§ **Source extract**
━━━━━━━━━━━━━━━━

He said the acquisition of the mining licence by Cortec was not in compliance with the law.

“The minister is empowered to revoke the licence where there is breach in issuance. He acted lawfully,” Mutungi said.

The judge said the commissioner of mines abused his office and Balala had to step in and ensure due process was followed.

“The commissioner neglected to perform his duties by giving an invalid licence. He acted in breach of the Mining Act and constitution and in breach of public trust,” he said.

Mutungi said the commissioner of mines could not issue a proper mining licence as the area was protected by the Kenya Forest Service and no consent had been issued by the National Museums of Kenya.

The judge also dismissed an argument by Cortec in which it claimed it was being sidelined.

He said 42 other licences have also been revoked and Cortec is not being targeted.

Mutungi said if Cortec was aggrieved by the CS’s decision, it should have appealed rather than review the merits of the verdict by instituting judicial review proceedings

The judge said KFS, the National Museums and National Environment Management Authority had to give a consent before any licence was issued.

Nema and KFS denied that Cortec had obtained consent from them.

Balala cancelled licences for Cortec Mining and other companies on grounds that they were irregularly awarded.

━━━━━━━━━━━━━━━━

§ **Material provided**
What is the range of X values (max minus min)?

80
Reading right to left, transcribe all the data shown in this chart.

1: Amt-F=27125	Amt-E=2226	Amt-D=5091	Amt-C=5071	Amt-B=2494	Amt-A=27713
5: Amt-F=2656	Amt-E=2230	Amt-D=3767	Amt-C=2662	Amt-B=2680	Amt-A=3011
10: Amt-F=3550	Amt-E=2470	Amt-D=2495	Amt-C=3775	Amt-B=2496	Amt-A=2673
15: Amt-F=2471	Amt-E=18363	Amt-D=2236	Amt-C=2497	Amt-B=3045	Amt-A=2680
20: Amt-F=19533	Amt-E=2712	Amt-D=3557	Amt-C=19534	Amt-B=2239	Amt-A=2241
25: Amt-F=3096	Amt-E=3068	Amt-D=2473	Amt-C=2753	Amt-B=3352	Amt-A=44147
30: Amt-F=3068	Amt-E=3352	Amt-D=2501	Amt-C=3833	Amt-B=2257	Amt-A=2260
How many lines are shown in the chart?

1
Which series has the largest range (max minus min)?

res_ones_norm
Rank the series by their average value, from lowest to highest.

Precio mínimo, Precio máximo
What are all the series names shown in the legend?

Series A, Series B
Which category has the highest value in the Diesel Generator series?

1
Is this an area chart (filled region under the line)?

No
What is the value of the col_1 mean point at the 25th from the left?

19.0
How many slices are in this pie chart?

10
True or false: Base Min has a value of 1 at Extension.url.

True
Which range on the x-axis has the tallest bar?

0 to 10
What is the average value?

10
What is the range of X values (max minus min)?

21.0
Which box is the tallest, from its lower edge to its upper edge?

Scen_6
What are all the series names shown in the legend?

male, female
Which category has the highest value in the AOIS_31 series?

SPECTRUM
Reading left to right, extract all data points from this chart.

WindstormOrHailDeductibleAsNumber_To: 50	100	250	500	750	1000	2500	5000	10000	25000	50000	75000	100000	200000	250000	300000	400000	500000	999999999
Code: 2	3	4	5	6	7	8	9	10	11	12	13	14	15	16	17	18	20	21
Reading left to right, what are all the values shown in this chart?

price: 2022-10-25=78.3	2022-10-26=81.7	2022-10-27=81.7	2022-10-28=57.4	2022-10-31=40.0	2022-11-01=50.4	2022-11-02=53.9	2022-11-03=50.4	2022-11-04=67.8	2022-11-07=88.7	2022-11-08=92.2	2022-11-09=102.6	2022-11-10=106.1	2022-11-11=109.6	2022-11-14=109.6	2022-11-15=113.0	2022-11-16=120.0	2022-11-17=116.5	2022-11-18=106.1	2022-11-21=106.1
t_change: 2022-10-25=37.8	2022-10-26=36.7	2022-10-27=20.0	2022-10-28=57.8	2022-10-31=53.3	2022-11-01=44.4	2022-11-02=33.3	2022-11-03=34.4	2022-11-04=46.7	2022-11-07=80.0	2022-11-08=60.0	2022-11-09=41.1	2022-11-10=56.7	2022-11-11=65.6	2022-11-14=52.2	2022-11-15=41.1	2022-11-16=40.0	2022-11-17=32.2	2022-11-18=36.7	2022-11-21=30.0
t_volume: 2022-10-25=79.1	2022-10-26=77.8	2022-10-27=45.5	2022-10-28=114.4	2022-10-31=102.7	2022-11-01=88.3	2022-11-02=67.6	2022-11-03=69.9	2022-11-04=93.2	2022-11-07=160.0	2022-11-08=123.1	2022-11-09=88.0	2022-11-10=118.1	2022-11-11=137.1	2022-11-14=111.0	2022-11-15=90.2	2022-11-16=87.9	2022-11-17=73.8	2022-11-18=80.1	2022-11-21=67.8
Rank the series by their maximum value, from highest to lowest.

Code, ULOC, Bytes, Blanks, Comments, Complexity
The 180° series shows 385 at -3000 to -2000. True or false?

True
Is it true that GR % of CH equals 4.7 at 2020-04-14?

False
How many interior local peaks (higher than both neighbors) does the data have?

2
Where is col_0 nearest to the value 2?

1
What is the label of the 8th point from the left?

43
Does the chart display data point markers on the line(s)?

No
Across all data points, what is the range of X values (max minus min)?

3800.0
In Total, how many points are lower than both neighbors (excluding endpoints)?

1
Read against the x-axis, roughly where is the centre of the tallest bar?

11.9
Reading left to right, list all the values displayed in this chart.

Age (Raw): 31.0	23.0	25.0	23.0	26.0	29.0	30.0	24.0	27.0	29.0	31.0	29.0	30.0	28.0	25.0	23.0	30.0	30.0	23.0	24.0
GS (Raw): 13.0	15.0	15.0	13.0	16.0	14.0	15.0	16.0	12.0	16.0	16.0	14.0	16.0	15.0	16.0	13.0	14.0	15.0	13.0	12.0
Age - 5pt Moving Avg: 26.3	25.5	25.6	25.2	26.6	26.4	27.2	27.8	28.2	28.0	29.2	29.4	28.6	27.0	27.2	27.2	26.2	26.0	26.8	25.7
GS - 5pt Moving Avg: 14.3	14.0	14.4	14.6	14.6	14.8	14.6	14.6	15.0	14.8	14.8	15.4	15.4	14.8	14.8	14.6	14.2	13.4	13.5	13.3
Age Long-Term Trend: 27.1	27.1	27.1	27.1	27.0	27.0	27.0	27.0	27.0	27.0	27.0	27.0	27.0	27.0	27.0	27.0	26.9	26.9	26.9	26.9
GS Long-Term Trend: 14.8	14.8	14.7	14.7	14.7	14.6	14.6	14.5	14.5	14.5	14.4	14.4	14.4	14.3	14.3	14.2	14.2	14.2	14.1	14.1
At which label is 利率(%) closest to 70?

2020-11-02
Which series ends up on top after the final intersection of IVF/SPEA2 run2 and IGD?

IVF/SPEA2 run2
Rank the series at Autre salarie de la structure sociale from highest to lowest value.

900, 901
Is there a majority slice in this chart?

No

━━━━━━━━━━━━━━━━

§ **Exercise instructions**
Can you copy the court ruling passage starting with "The judge also" and going on through "consent from them.", changing "KFS" to "Kenya Forest Service"?

§ **Result of this exercise**
The judge also dismissed an argument by Cortec in which it claimed it was being sidelined.

He said 42 other licences have also been revoked and Cortec is not being targeted.

Mutungi said if Cortec was aggrieved by the CS’s decision, it should have appealed rather than review the merits of the verdict by instituting judicial review proceedings

The judge said Kenya Forest Service, the National Museums and National Environment Management Authority had to give a consent before any licence was issued.

Nema and Kenya Forest Service denied that Cortec had obtained consent from them.